Once the line containing "He Wants You" is found in the entries below, restate it and each following line word for word, stopping after the line containing "ing blood flow and reducing stress-related".
** Given records follows **
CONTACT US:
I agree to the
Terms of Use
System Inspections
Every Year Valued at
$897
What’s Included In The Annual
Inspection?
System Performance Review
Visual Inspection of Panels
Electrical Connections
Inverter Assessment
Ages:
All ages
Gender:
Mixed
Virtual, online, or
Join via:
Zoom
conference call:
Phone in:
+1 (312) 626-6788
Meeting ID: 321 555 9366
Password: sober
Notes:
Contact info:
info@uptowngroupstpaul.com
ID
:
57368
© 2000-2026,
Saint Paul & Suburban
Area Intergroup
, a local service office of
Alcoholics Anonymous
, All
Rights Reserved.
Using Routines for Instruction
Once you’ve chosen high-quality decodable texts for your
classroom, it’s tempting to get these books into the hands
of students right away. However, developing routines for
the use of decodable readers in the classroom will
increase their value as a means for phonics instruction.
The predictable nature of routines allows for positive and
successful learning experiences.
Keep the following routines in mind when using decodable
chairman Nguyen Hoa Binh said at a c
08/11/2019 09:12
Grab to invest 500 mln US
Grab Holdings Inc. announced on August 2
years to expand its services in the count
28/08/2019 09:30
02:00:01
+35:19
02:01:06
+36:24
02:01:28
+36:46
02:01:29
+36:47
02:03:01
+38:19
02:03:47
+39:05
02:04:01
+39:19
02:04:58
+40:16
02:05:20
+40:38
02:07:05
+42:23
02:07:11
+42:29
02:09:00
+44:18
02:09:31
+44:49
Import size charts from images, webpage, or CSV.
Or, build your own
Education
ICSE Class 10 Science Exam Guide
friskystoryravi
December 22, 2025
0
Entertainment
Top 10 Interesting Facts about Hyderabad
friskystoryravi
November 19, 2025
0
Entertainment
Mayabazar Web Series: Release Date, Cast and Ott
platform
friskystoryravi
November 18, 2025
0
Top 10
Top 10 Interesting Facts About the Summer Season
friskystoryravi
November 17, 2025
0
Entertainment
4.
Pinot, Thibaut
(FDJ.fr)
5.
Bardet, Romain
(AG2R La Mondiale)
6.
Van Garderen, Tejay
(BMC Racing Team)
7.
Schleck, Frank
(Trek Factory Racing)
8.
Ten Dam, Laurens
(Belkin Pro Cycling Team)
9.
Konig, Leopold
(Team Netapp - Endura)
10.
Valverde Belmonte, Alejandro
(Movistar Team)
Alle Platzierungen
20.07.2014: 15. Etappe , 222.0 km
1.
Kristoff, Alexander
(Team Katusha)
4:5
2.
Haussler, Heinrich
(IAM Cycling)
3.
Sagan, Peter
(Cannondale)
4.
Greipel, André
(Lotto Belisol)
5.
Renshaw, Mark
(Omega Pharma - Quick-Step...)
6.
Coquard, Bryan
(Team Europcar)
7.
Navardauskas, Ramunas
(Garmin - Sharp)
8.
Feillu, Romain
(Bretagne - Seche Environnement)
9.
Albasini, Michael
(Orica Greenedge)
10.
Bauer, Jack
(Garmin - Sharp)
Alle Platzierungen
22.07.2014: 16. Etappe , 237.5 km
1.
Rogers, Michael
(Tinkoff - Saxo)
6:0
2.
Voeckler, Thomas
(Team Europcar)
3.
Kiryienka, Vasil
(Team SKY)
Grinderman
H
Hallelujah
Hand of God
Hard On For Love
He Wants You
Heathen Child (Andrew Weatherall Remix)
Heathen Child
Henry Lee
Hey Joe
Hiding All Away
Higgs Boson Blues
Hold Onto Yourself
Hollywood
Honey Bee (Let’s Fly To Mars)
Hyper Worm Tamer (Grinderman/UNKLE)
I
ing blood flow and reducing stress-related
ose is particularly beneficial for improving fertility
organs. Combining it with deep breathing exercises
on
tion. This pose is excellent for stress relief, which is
** End of Given records **
> Response to the task
He Wants You
Heathen Child (Andrew Weatherall Remix)
Heathen Child
Henry Lee
Hey Joe
Hiding All Away
Higgs Boson Blues
Hold Onto Yourself
Hollywood
Honey Bee (Let’s Fly To Mars)
Hyper Worm Tamer (Grinderman/UNKLE)
I
ing blood flow and reducing stress-related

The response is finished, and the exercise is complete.